I told her I'd send over a runner that afternoon with a contract of representation. "By the way, Sheri, which law firm did your father hire?"
"Just a minute." I heard scuffing sounds, and she came back on the line. "Here it is. I don't have the lawyer's name, but the firm is called Russell and Wagler."
"Shit."
A second passed before Sheri said, "That bad, huh?"
"Depends on which side you're on."
Two
Lush landscapes streamed by in shades of charcoal, stripped of color by heavy clouds and pouring rain. I was just north of Daphne, headed south from Mobile. The gray-tone groves and rolling pastures grew more manicured, the houses backed farther away from the highway, and suddenly I was in town. I turned off Highway 98 and headed east.
A blinding flood of fat raindrops swamped the windshield. I reached down to flip the wipers on high and switch from low beams to fog lamps. I could now see lower, if not better. But I kept the halogen bulbs burning. They were highlighting gusts of rain and throwing shimmering zigzags across wet pavement.
Inside the Jeep, the heater puffed hot air on my feet as Dean Martin sang "Silver Bells." December was still two days away. I switched off the radio and listened to the pulsing whisper of wind billowing across the blacktop, making the Jeep sway a little as it went, and to the soft steady swoosh of water passing beneath my tires and washing over the windows.
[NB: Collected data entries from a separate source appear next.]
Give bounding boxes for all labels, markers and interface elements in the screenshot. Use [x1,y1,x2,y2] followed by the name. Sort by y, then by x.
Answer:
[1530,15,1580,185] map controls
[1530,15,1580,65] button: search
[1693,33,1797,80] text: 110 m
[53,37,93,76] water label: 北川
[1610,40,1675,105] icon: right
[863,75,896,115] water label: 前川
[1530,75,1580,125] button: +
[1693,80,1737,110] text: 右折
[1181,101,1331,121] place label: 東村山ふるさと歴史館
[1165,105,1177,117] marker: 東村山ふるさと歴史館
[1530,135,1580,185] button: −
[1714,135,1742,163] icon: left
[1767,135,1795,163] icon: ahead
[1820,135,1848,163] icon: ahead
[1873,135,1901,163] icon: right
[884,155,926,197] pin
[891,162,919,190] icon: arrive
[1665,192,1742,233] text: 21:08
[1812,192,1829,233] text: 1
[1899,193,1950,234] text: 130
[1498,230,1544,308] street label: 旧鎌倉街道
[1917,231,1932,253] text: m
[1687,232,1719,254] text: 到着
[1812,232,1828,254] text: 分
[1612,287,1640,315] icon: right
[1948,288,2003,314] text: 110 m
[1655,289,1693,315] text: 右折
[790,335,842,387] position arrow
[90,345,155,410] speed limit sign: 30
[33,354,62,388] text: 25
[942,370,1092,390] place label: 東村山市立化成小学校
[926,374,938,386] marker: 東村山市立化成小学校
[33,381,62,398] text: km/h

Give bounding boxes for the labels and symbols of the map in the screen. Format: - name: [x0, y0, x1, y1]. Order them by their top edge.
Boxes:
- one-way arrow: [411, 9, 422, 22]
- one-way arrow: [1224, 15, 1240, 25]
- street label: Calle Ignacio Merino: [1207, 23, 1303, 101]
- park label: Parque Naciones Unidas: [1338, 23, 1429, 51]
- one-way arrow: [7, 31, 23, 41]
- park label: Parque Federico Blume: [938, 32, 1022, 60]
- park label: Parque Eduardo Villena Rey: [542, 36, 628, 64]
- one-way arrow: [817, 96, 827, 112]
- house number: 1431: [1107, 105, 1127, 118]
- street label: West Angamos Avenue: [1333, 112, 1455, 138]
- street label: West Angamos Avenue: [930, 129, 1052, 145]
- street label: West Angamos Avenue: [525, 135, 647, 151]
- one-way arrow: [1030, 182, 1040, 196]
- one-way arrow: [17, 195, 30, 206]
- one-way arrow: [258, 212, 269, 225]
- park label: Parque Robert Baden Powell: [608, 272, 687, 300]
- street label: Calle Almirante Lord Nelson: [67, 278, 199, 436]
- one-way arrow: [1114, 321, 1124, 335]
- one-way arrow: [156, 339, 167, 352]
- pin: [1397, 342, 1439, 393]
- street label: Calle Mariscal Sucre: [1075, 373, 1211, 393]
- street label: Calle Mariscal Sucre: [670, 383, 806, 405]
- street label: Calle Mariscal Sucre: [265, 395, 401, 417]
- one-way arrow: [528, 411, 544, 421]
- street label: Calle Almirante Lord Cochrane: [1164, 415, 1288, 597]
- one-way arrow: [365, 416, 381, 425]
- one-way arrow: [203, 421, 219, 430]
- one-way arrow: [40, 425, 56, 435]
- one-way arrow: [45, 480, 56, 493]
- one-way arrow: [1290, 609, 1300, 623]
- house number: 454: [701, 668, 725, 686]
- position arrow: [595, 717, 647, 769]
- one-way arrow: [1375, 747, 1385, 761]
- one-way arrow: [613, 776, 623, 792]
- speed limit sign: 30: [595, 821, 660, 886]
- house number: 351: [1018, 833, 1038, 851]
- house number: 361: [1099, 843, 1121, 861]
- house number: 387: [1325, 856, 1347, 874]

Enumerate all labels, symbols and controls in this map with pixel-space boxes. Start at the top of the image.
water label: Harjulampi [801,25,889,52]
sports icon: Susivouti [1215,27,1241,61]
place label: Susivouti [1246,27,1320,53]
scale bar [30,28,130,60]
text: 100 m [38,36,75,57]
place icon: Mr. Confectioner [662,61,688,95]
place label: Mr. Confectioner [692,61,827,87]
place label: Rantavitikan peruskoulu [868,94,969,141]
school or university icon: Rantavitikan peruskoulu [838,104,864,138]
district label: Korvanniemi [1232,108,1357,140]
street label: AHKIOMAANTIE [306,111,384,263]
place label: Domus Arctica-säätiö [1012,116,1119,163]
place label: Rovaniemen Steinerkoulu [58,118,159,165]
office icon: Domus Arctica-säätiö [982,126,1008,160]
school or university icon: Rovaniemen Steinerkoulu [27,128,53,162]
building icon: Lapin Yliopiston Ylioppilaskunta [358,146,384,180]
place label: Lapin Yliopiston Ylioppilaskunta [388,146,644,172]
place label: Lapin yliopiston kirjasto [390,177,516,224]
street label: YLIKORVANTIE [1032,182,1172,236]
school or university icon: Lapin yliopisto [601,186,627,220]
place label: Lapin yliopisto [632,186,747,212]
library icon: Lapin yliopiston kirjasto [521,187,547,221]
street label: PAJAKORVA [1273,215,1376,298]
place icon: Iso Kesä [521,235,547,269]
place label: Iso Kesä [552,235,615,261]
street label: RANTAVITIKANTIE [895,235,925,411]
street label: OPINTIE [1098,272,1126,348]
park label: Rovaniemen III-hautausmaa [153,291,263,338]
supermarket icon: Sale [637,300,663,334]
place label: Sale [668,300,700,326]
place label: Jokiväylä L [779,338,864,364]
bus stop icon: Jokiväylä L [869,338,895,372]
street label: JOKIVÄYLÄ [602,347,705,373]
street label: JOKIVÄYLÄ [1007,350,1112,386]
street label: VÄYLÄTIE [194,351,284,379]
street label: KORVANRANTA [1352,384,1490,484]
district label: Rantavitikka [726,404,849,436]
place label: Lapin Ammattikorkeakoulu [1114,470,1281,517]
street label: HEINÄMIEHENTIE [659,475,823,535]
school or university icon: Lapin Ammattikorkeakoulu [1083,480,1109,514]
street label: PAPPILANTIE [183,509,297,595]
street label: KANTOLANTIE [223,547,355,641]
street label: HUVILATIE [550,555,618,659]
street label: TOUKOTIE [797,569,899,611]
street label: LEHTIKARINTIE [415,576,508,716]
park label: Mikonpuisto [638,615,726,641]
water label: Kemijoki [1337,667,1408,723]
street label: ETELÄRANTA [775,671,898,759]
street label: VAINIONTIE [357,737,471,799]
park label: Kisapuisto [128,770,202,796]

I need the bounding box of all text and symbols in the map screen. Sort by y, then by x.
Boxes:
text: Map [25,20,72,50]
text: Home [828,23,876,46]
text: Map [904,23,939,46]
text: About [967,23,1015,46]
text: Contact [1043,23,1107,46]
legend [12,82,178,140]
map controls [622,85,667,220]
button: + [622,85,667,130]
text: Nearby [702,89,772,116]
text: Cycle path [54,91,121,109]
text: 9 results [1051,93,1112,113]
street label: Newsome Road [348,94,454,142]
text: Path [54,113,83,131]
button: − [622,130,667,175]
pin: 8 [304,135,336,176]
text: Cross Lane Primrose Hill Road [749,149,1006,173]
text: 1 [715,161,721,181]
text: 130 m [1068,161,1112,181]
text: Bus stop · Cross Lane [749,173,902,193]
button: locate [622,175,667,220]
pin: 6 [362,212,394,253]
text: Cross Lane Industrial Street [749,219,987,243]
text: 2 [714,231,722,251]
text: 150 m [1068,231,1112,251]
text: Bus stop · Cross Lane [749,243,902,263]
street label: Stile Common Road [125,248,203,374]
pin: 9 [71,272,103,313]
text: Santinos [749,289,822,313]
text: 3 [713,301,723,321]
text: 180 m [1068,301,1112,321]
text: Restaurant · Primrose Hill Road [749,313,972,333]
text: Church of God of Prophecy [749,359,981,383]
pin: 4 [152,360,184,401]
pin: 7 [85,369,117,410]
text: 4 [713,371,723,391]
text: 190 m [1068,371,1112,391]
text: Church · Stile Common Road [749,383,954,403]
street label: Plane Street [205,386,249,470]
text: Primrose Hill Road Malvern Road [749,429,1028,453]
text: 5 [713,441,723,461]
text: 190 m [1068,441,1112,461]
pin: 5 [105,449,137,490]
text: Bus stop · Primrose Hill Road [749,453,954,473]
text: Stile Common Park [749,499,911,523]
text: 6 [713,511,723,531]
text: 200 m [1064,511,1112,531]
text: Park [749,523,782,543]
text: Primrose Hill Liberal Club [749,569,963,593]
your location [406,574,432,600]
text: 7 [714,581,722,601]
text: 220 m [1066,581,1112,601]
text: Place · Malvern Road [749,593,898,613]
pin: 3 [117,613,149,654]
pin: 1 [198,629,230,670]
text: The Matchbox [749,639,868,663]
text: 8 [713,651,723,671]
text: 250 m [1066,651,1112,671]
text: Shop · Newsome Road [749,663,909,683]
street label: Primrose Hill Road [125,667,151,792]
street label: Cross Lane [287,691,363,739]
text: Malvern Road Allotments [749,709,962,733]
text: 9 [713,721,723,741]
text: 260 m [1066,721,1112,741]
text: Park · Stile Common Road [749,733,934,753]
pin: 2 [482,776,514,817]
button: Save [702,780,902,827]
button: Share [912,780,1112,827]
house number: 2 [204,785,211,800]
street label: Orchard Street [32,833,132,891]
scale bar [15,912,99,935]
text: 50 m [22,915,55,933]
When I had spoken with Dr. Laurel Adderson by phone, she had been subdued yet concerned--maintaining a perfectly measured professional distance. Yes, she had been Mrs. Baneberry's longtime physician. Yes, it was a terrible loss and most unexpected. And no, of course she wouldn't mind meeting with me if it would help ease the family's pain.
She had asked me to meet her just outside Daphne, which almost made sense. It was, after all, the town where Dr. Adderson lived and practiced medicine; and it was where Kate Baneberry had lived and died. So it would have been the perfect meeting place if only Dr. Adderson hadn't insisted we meet at the Mandrake Club. She knew that in her offices I might have been tempted to ask to see medical records. I tried suggesting that we meet at the hospital. But that was where the treatment and death records were stored. So, without arguing, Dr. Adderson had simply said, "No."